Why Application Level Filtering in Tor is Bad (10 Feb 2005)
Background for those who need it: Tor is an onion routing network for TCP streams that allows users to be fairly anonymous while using HTTP/IRC etc. The TCP connections are bounced round the Tor nodes and come out somewhere unrelated to the real source of them.
Of course, over such networks abuse happens. At the moment the most concerning is the spamming of Usenet via Google Groups. Not all Tor nodes allow themselves to be the final (exit) node in the chain as that node is where the connection appears to be coming from (at the IP level) to whoever is the target of the connection. Those that do only allow certain destination ports - 80 is a very common one. Thus people can use Tor to access Google Groups and post spam to Usenet.
(It's suspected, for a number of reasons, that people are doing this in order to trigger complaints to the ISP of the exit nodes and thus it's an attack on the Tor network as a whole. Some people truly believe that anonymity is evil.)

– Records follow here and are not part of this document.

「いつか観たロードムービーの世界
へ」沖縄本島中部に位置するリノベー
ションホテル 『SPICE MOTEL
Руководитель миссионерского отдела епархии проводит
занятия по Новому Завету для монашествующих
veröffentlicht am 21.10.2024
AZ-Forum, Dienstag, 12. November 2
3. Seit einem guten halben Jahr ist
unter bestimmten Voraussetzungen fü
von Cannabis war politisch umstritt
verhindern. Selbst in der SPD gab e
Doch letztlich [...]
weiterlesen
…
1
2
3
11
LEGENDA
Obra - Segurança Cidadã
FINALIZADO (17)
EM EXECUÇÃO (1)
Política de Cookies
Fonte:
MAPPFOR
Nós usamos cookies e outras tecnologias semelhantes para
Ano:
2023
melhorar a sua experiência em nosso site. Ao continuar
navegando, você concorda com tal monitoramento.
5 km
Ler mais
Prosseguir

Tor exit nodes can refuse to connect to Google Groups and this is reported in the Tor network wide directory of nodes. Thus clients can check which nodes will support a connection to the destination that they require and choose those nodes as exit nodes. However, a running game of blocking websites used for abuse is probably an unwinnable game. Also, why shouldn't people be able to read Google Groups over Tor? It's only posting that is concerning.
Thus some people (e.g. myself) have suggested that the exit nodes should be able to parse outgoing connections (HTTP being a very good example) and reject POST requests and the like. Here's why this is a bad idea.

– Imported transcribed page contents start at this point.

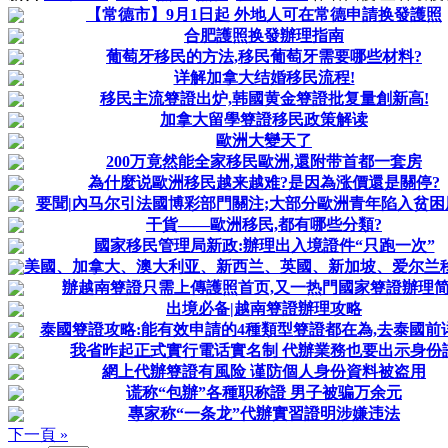
【常德市】9月1日起 外地人可在常德申請换發護照
合肥護照换發辦理指南
葡萄牙移民的方法,移民葡萄牙需要哪些材料?
详解加拿大结婚移民流程!
移民主流簦證出炉,韩國黄金簦證批复量創新高!
加拿大留學簦證移民政策解读
歐洲大變天了
200万竟然能全家移民歐洲,還附带首都一套房
為什麼说歐洲移民越来越难?是因為涨價還是關停?
要聞|內马尔引法國博彩部門關注;大部分歐洲青年陷入贫困
干貨——歐洲移民,都有哪些分類?
國家移民管理局新政:辦理出入境證件“只跑一次”
美國、加拿大、澳大利亚、新西兰、英國、新加坡、爱尔兰
辦越南簦證只需上傳護照首页,又一热門國家簦證辦理
出境必备|越南簦證辦理攻略
泰國簦證攻略:能有效申請的4種類型簦證都在為,去泰國前
我省昨起正式實行電话實名制 代辦業務也要出示身份
網上代辦簦證有風险 谨防個人身份資料被盗用
谎称“包辦”各種职称證 男子被骗万余元
專家称“一条龙”代辦實習證明涉嫌违法
下一頁 »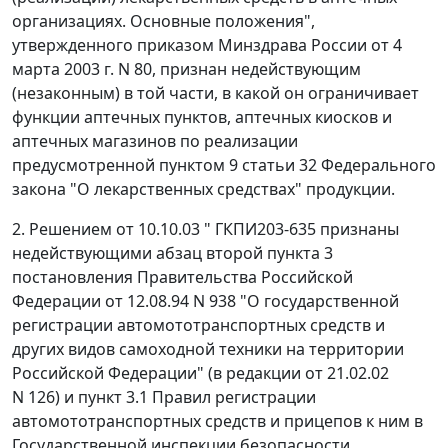
организациях. Основные положения",
утвержденного
приказом
Минздрава России от 4
марта 2003 г. N 80, признан недействующим
(незаконным) в той части, в какой он ограничивает
функции аптечных пунктов, аптечных киосков и
аптечных магазинов по реализации
предусмотренной
пунктом 9 статьи 32
Федерального
закона "О лекарственных средствах" продукции.
2.
Решением
от 10.10.03 " ГКПИ203-635 признаны
недействующими
абзац второй пункта 3
постановления Правительства Российской
Федерации от 12.08.94 N 938 "О государственной
регистрации автомототранспортных средств и
других видов самоходной техники на территории
Российской Федерации" (в редакции
от 21.02.02
N 126
) и
пункт 3.1
Правил регистрации
автомототранспортных средств и прицепов к ним в
Государственной инспекции безопасности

This policy could be described in the directory, as IP based policies currently are but they can't be used because the first Tor node (client) cannot know if the browser is going to need to POST before creating the connection, and the exit node is chosen at that point. Thus the exit nodes are chosen randomly and some will have POST blocked.
Tor users then experience random failure of posting. Sometimes it will work, sometimes is doesn't. So the whole network will be dragged down to the level of the most restrictive exit node - because anything else will randomly fail.